Anderthalb bis zwei Tage später nimmt die Frau eine weitere Tablette ein, die 400 Mikrogramm Misoprostol enthält. Sie löst Kontraktionen der Gebär­mutter aus, was Gebärmutter­schleimhaut und Embryo ausstösst. (Mifepriston und Misoprostol führen zu vaginalen Blutungen, manchmal auch zu Schmerzen. Wer nichts mitbekommen möchte, entscheidet sich für den chirurgischen Abbruch.)

Rund zwei Wochen nach der ersten Tablette überprüft eine Ärztin, ob die Schwangerschaft vollständig ausgestossen wurde. Bei einer Fehl­geburt ist der Ablauf identisch.

Sowohl ein Abbruch als auch eine Fehl­geburt sind ohne Mifepriston, allein mit der Dosis Misoprostol möglich. Allerdings ist das Verfahren dadurch deutlich weniger zuverlässig, sodass viel häufiger doch noch eine Kürettage erfolgen muss.

Die medikamentöse Option schont die Betroffenen – bei einem Abbruch oder wenn ein Embryo ungewollt stirbt. Und Gynäkologen beschreiben, dass viele Frauen eine Fehl­geburt so besser verarbeiten können, als wenn der Embryo unter Voll­narkose entfernt wird, weil die Frau anders durch den Prozess des Abschieds geht. Es ist einfacher für sie, das Erlebte in ihre Geschichte zu integrieren.

Denn ja, Schwangerschafts­abbrüche und Fehl­geburten gehören zum Leben. Natürlich plant sie niemand ins Leben ein: Niemand möchte ein Kind verlieren. Niemand will ungewollt schwanger werden. Aber viele werden es. (Und sprechen nicht darüber.)

Vor den Ärztinnen und Fach­personen, mit denen wir gesprochen haben, stehen meist nicht verzweifelte Frauen, die der Entscheid – Schwangerschafts­abbruch ja oder nein? – zerreisst. Manche haben zwar ambivalente Gefühle und brauchen etwas Zeit. Aber die meisten Frauen wissen, ob sie gerade schwanger werden möchten oder nicht. Wer verhütet, will keine Schwangerschaft herbei­führen. Werden sie dennoch schwanger, so ist für viele Frauen rasch klar, ob sie es bleiben oder die Schwangerschaft abbrechen möchten.

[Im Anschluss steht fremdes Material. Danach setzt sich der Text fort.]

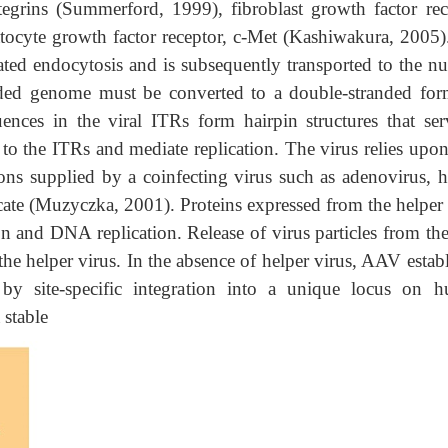
tegrins (Summerford, 1999), fibroblast growth factor rec
tocyte growth factor receptor, c-Met (Kashiwakura, 2005)
iated endocytosis and is subsequently transported to the nu
randed genome must be converted to a double-stranded for
ences in the viral ITRs form hairpin structures that ser
 to the ITRs and mediate replication. The virus relies upon
ions supplied by a coinfecting virus such as adenovirus, h
licate (Muzyczka, 2001). Proteins expressed from the helper
on and DNA replication. Release of virus particles from th
f the helper virus. In the absence of helper virus, AAV estab
r by site-specific integration into a unique locus on 
stable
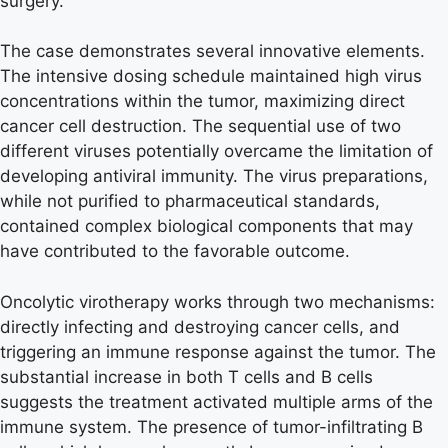
surgery.
The case demonstrates several innovative elements.
The intensive dosing schedule maintained high virus
concentrations within the tumor, maximizing direct
cancer cell destruction. The sequential use of two
different viruses potentially overcame the limitation of
developing antiviral immunity. The virus preparations,
while not purified to pharmaceutical standards,
contained complex biological components that may
have contributed to the favorable outcome.
Oncolytic virotherapy works through two mechanisms:
directly infecting and destroying cancer cells, and
triggering an immune response against the tumor. The
substantial increase in both T cells and B cells
suggests the treatment activated multiple arms of the
immune system. The presence of tumor-infiltrating B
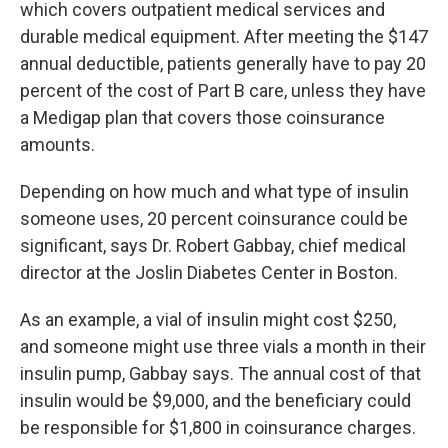
which covers outpatient medical services and
durable medical equipment. After meeting the $147
annual deductible, patients generally have to pay 20
percent of the cost of Part B care, unless they have
a Medigap plan that covers those coinsurance
amounts.
Depending on how much and what type of insulin
someone uses, 20 percent coinsurance could be
significant, says Dr. Robert Gabbay, chief medical
director at the Joslin Diabetes Center in Boston.
As an example, a vial of insulin might cost $250,
and someone might use three vials a month in their
insulin pump, Gabbay says. The annual cost of that
insulin would be $9,000, and the beneficiary could
be responsible for $1,800 in coinsurance charges.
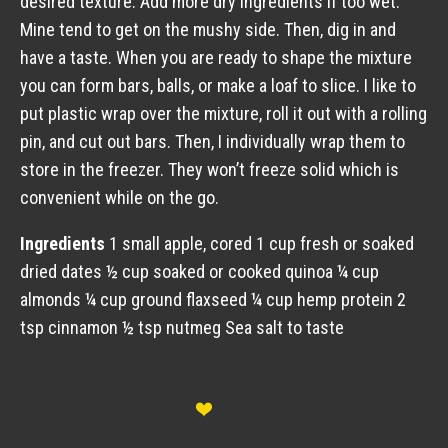
desired texture. Add more dry ingredients if too wet.
Mine tend to get on the mushy side. Then, dig in and
have a taste. When you are ready to shape the mixture
you can form bars, balls, or make a loaf to slice. I like to
put plastic wrap over the mixture, roll it out with a rolling
pin, and cut out bars. Then, I individually wrap them to
store in the freezer. They won’t freeze solid which is
convenient while on the go.
Ingredients
1 small apple, cored 1 cup fresh or soaked
dried dates ½ cup soaked or cooked quinoa ¼ cup
almonds ¼ cup ground flaxseed ¼ cup hemp protein 2
tsp cinnamon ½ tsp nutmeg Sea salt to taste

Zur öffentlichen Aufregung gehört auch die Erzählung, viele Frauen würden den Abbruch ihrer Schwangerschaft bereuen, sich schuldig fühlen oder tief­traurig. Ärzte sagen das Gegenteil: Die Frauen sind erleichtert. Und wissenschaftliche Studien bestätigen: Abbrüche beeinträchtigen weder die psychische noch die körperliche Gesundheit – wohl aber der mangelnde Zugang dazu.

Das, was Frauen aufreibt, ist die ungewollte Schwangerschaft.

Und was sie vielerorts gefährdet, ist die Illegalität des Abbruchs. Die führt nicht zu weniger Abbrüchen. Aber zu mehr Komplikationen und mehr Todes­fällen, weil Frauen dann unter gefährlichen Bedingungen abbrechen.

Umgekehrt lässt sich nicht verhindern, dass Frauen radikal unvorbereitet mit dem Verlust ihres Babys konfrontiert werden. Ein Embryo stirbt leider meist ohne Vorwarnung im Bauch, speziell im ersten Trimester.

Doch erst seit wenigen Jahren dringt ins Bewusstsein von Gesellschaft und Experten, dass zählt, wie Ärztinnen mit Patientinnen über ihren Verlust sprechen, wie diese wahrgenommen und begleitet werden. Ob sie ihre Trauer zeigen dürfen.

Wenn sie legal sind, sind Abbrüche sicher. Wenn sie gut begleitet werden, können Frauen eine Fehl­geburt überwinden. Die medikamentöse Option ist eine wichtige in beiden Fällen: In den mehr als hundert wissenschaftlichen Studien zu Mifepriston und Misoprostol wurden kaum Komplikationen beobachtet.

Der Abbruch einer ungewollten Schwangerschaft ist meist kein Drama. Für viele Frauen ist er die Rückkehr zur Ruhe.

Der Verlust eines gewollten Kindes ist ein Drama. Für viele Frauen bedeuten die passenden Medikamente Hilfe in der Not.

Das Aufreibende ist in beiden Lagen, der ungewollten Schwangerschaft und der Fehlgeburt, das Ungewollte. Da findet der Schmerz statt. Mifepriston gibt der Frau oder dem Paar die Möglichkeit, die ungewollte Situation selbst­bestimmter zu erleben.

Dass davon auf der öffentlichen Bühne wenig zu hören ist, rührt einerseits daher, dass die Aufgeregten wenig Ahnung davon haben, unter welchen Umständen Frauen Schwangerschaften abbrechen. Und andererseits daher, dass ihnen die Aufregung nützt. Selbst wenn die Schweizer Abtreibungs­gegner zu wenig Unter­schriften beisammen­haben, dass ihre Volks­initiativen zustande kämen: Aufregung verursacht Aufmerksamkeit, aus der sie politisches Kapital schlagen.